# Task details
Continue the following news passage on rhino deaths in Nepal, starting right after its last sentence.

# Excerpted passage
──────────

These deaths are stated to be natural. The mysterious deaths of rhinoceros have become a major concern for conservationists.
‘‘Samples of dead rhino bodies were tested in Chitwan based lab. A preliminary report stated that the death was caused due to the maximum consumption of mustard flowers. It is suspected that the rhinos died by consuming mustard flowers that have toxic effects on these animals,’’ said Bishnu Prasad Shrestha, information officer at the Department of National Parks and Wildlife Conservation (DNPWC).
Of the dead rhinos, seven were identified as males, nine females and two were unknown as their bodies had decomposed beyond recognition by the time they were found. One of them is a baby.
Though Nepal’s fight against poaching is said to be successful evident from the celebration of zero-poaching since-2011, the number of deaths stated to be of natural causes have worried the conservationists.
In the first eight months, apart from natural causes, some rhinos had met accidental deaths. For instance, one rhino died in a fight and another died due to electric shock, TRN reported.
Three rhinos were found to have died possibly by consuming poisonous food and others died due to old age, Shrestha said.

──────────

# Supplied data
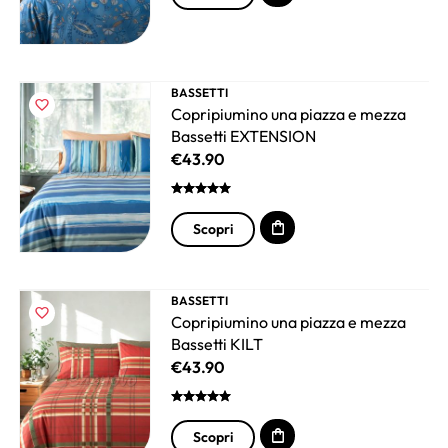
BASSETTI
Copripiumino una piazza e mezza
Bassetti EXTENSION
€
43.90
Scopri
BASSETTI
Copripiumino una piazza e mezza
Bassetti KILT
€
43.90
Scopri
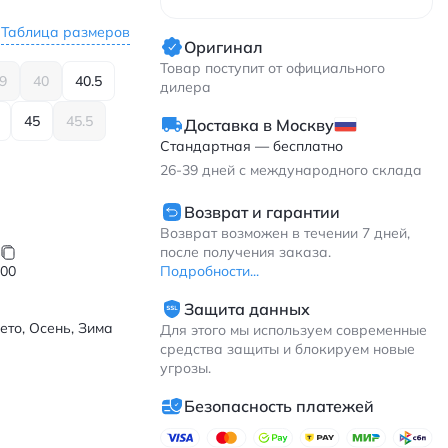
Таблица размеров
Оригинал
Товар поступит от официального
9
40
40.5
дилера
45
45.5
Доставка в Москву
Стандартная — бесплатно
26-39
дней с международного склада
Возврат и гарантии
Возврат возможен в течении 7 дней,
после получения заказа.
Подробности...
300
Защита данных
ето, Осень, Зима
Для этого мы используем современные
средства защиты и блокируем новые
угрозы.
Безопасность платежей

──────────

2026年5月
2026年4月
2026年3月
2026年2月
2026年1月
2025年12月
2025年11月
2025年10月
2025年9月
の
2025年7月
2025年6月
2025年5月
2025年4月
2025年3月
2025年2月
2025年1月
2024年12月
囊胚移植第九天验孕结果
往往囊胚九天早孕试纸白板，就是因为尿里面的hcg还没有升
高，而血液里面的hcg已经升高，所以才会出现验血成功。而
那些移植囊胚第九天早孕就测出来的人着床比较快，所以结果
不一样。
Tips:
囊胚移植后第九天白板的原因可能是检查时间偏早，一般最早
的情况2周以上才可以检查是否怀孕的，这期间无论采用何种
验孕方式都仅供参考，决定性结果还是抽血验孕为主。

──────────

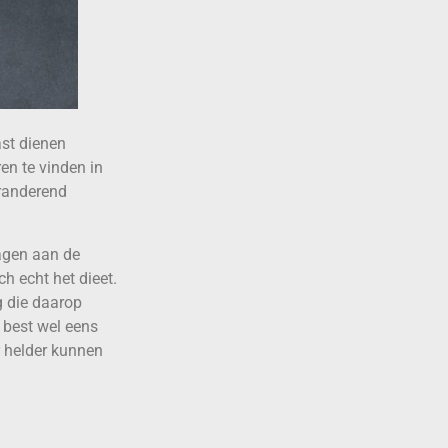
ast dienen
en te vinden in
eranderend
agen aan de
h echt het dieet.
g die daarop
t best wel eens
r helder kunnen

──────────

# Output for this exercise
Shrestha stated, ‘‘We are working sensitively to minimize deaths of rhinos even it was already reached 18 the first eight months.’’
A nine-member task force of specialists led by Ram Chandra Kandel, Deputy Director-General of DNPWC, is arriving in Chitwan on Tuesday to investigate the causes of deaths of rhinos.
Specialists and officials from the National Trust for Nature Conservation, World Wildlife Fund, Forest and Environment Ministry, the Department of Livestock Services, the Department of National Parks and Wildlife Conservation and livestock experts from Chitwan are the members of a task force.
The team is scheduled to visit Nawalparasi, Kesariya, and Chitwan and interact with several groups about the issue, he said.
Chitwan National Park, a World Heritage Site, in average has reported 23 to 25 rhinos by natural deaths every year. Deaths of 43 rhinos in last fiscal year had become a matter of headache for the conservationists.